Later, when we are checking to see if sqrt behaves the same as before, we can use nose to run the scripts. Any failures will tell us that the module has changed in a way that the client’s code will care about – we know this because the client’s code wrote our nose scripts for us!
Completing the picture
Now we have developed our proof of concept, and need to start running the production code with enough interesting data to put the pandas / numpy code through all their paces. This comes down to creating a different set of scripts aimed at running the business modules rather than the pandas / numpy modules.

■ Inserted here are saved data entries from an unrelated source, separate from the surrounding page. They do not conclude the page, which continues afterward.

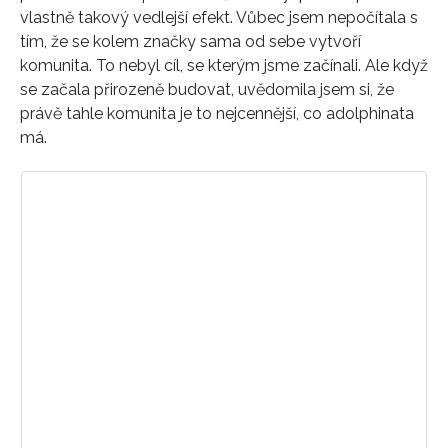
vlastně takový vedlejší efekt. Vůbec jsem nepočítala s
tím, že se kolem značky sama od sebe vytvoří
komunita. To nebyl cíl, se kterým jsme začínali. Ale když
se začala přirozeně budovat, uvědomila jsem si, že
právě tahle komunita je to nejcennější, co adolphinata
má.
Zobrazit příspěvek na Instagramu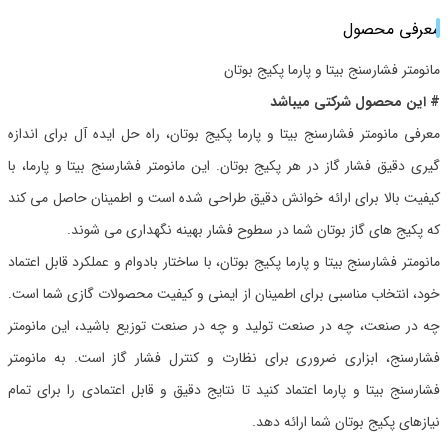
معرفی محصول
مانومتر فشارسنج بیتا و پارما پکیج بوتان
# این محصول شرکتی میباشد
معرفی مانومتر فشارسنج بیتا و پارما پکیج بوتان، راه حل ایده آل برای اندازه
گیری دقیق فشار گاز در هر پکیج بوتان. این مانومتر فشارسنج بیتا و پارما، با
کیفیت بالا برای ارائه خوانش دقیق طراحی شده است و اطمینان حاصل می کند
که پکیج های گاز بوتان شما در سطوح فشار بهینه نگهداری می شوند.
مانومتر فشارسنج بیتا و پارما پکیج بوتان، با ساختار بادوام و عملکرد قابل اعتماد
خود، انتخاب مناسبی برای اطمینان از ایمنی و کیفیت محصولات گازی شما است.
چه در صنعت، چه در صنعت تولید و چه در صنعت توزیع باشید، این مانومتر
فشارسنج، ابزاری ضروری برای نظارت و کنترل فشار گاز است. به مانومتر
فشارسنج بیتا و پارما اعتماد کنید تا نتایج دقیق و قابل اعتمادی را برای تمام
نیازهای پکیج بوتان شما ارائه دهد.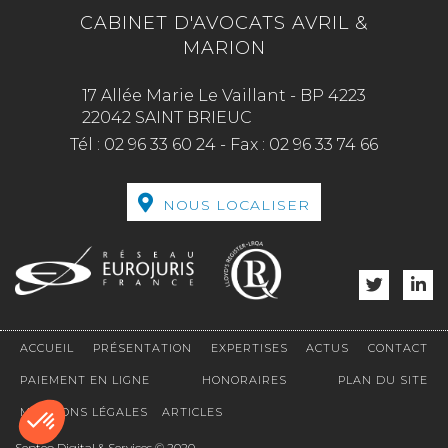
CABINET D'AVOCATS AVRIL &
MARION
17 Allée Marie Le Vaillant - BP 4223
22042 SAINT BRIEUC
Tél :
02 96 33 60 24
-
Fax :
02 96 33 74 66
NOUS LOCALISER
ACCUEIL
PRÉSENTATION
EXPERTISES
ACTUS
CONTACT
PAIEMENT EN LIGNE
HONORAIRES
PLAN DU SITE
MENTIONS LÉGALES
ARTICLES
Septeo Digital & Services © 2020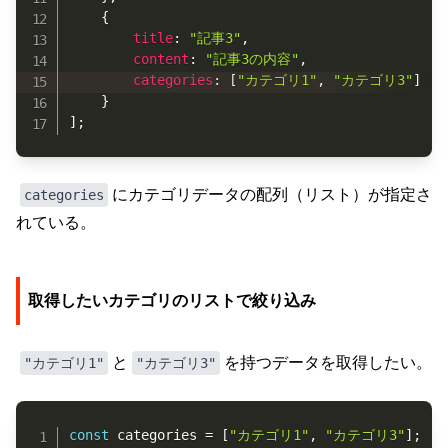
{
title
:
"記事3"
,
content
:
"記事3の内容"
,
categories
:
[
"カテゴリ1"
,
"カテゴリ3"
]
}
]
;
にカテゴリデータの配列（リスト）が指定さ
categories
れている。
取得したいカテゴリのリストで絞り込み
と
を持つデータを取得したい。
"カテゴリ1"
"カテゴリ3"
Copy
const
 categories 
=
[
"カテゴリ1"
,
"カテゴリ3"
]
;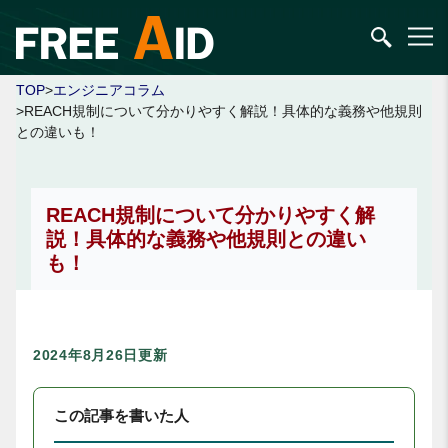
TOP
>
エンジニアコラム
>REACH規制について分かりやすく解説！具体的な義務や他規則
との違いも！
REACH規制について分かりやすく解
説！具体的な義務や他規則との違い
も！
2024年8月26日更新
この記事を書いた人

So far we have gotten to the point where we can run production code, specifically one particular function, from the command line, and get different output by passing various input parameters such as date or account name. My goals for next week: to create a call graph while running the production code dynamically (using pycallgraph) for comparison purposes; to write scripts targeting the functions that call pandas and numpy; and to see these scripts drive the creation of new unit test scripts via the wrapper.
Every project needs a couple metrics/heuristics to help steer and to help stop. For this project, we have a simple steering heuristic: keep scripting a particular function while the wrapper functions are producing variety in the unit test scripts; turn your attention to the next function when the scripts stop changing. The stopping heuristic is equally simple: when we have written drivers for all the functions that we know call pandas and numpy, we are done. (We can always make it more complicated by rank-ordering the modules to cover, and working down the list until the client cries Uncle. In fact, that’s inevitably how it will go. But in theory, the stopping heuristic is pretty simple.)
Keep on checking back in. If you all are really good, and if we clean up our code enough that we are comfortable with the scrutiny, we may post some code samples.
PS – there is some controversy around the exact pronunciation of the word “numpy”. Mike rhymes it with “lumpy”, as in oatmeal, whereas I take the more sophisticated stance of “NUM-pie”, rhymes with “Yum – pie.” Does anyone know what the official pronunciation is?